This advanced undergraduate textbook takes a revolutionary approach to introducing quantum mechanics. The book not only describes quantum theory, but also includes five laboratories that allow students to explore truly modern aspects of quantum mechanics; students will “prove” that light contains photons, observe single-photon interference, and test local realism. Never before integrated into an introductory quantum mechanics text, the laboratories will strengthen students’ conceptual understanding of core topics, providing them with a solid foundation for future study in physics.
Quantum Mechanics begins with a presentation of the classical theory of polarization, followed by a description of the corresponding quantum theory. Analogies between the two theories minimize conceptual difficulties that students typically have when first presented with quantum mechanics. Furthermore, because the laboratories involve studying photons, using photon polarization as a prototypical quantum system allows the laboratory work to be closely integrated with the coursework.

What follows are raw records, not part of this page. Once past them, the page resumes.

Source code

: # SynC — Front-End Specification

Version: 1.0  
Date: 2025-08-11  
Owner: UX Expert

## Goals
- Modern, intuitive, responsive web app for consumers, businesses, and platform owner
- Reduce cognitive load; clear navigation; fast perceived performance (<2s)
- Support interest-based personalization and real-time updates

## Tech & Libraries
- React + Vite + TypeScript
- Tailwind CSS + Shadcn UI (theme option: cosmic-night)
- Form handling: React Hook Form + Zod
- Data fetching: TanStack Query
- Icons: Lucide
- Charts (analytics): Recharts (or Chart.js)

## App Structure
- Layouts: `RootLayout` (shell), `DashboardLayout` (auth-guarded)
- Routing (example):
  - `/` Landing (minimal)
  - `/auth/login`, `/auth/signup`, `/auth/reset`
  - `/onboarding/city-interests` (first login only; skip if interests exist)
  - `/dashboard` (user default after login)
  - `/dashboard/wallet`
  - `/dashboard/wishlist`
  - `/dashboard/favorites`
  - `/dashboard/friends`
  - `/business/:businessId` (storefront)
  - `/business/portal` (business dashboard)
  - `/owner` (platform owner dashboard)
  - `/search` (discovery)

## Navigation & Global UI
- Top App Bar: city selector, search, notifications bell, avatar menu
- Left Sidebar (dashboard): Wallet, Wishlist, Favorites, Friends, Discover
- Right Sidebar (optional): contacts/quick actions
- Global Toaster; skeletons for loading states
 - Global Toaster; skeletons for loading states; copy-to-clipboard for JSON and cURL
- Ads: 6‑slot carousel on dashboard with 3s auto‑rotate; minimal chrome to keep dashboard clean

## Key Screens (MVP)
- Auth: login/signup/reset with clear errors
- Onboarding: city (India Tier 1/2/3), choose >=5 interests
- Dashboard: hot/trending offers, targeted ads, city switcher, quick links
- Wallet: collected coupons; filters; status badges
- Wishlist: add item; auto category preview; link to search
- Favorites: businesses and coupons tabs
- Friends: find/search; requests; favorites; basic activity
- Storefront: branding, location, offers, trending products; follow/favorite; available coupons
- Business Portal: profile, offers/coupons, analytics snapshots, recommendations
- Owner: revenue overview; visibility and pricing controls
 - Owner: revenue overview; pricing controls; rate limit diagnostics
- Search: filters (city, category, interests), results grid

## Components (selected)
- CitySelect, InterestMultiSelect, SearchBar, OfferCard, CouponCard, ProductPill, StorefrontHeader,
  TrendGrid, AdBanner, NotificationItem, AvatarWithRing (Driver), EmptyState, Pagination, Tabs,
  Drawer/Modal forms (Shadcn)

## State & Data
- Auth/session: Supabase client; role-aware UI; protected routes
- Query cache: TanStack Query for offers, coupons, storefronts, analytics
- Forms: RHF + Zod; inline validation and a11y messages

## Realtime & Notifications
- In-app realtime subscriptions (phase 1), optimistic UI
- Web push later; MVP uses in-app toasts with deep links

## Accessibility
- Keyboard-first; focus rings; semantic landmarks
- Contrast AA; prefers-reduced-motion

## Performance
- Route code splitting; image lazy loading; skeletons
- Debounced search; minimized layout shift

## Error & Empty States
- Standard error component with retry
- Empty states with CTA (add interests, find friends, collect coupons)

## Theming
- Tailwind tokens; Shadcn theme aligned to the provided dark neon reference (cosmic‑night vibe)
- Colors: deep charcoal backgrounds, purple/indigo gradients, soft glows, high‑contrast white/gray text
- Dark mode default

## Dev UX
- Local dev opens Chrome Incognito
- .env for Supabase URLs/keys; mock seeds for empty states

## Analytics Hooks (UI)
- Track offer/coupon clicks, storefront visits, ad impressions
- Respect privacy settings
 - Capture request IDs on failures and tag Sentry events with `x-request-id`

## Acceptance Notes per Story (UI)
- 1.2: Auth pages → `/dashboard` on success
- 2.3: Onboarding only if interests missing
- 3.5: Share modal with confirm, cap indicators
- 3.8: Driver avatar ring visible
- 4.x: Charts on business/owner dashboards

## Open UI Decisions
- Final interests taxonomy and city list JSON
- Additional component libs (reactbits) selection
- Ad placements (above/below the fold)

Polarization represents a two-dimensional quantum system, so the introduction to quantum mechanics uses two-dimensional state vectors and operators. This allows students to become comfortable with the mathematics of a relatively simple quantum system before moving on to more complicated systems. After describing polarization, the text goes on to describe spin systems, time evolution, continuous variable systems (harmonic oscillator, hydrogen atom, etc.), and perturbation theory.
Additional chapters feature material frequently absent from undergraduate texts: quantum measurement, entanglement, quantum field theory and quantum information. The book also includes end-of-chapter problems, and a companion website hosts parts lists, instructions and software useful for preparing and executing the laboratories. A solutions manual for end-of-chapter problems is available online to instructors.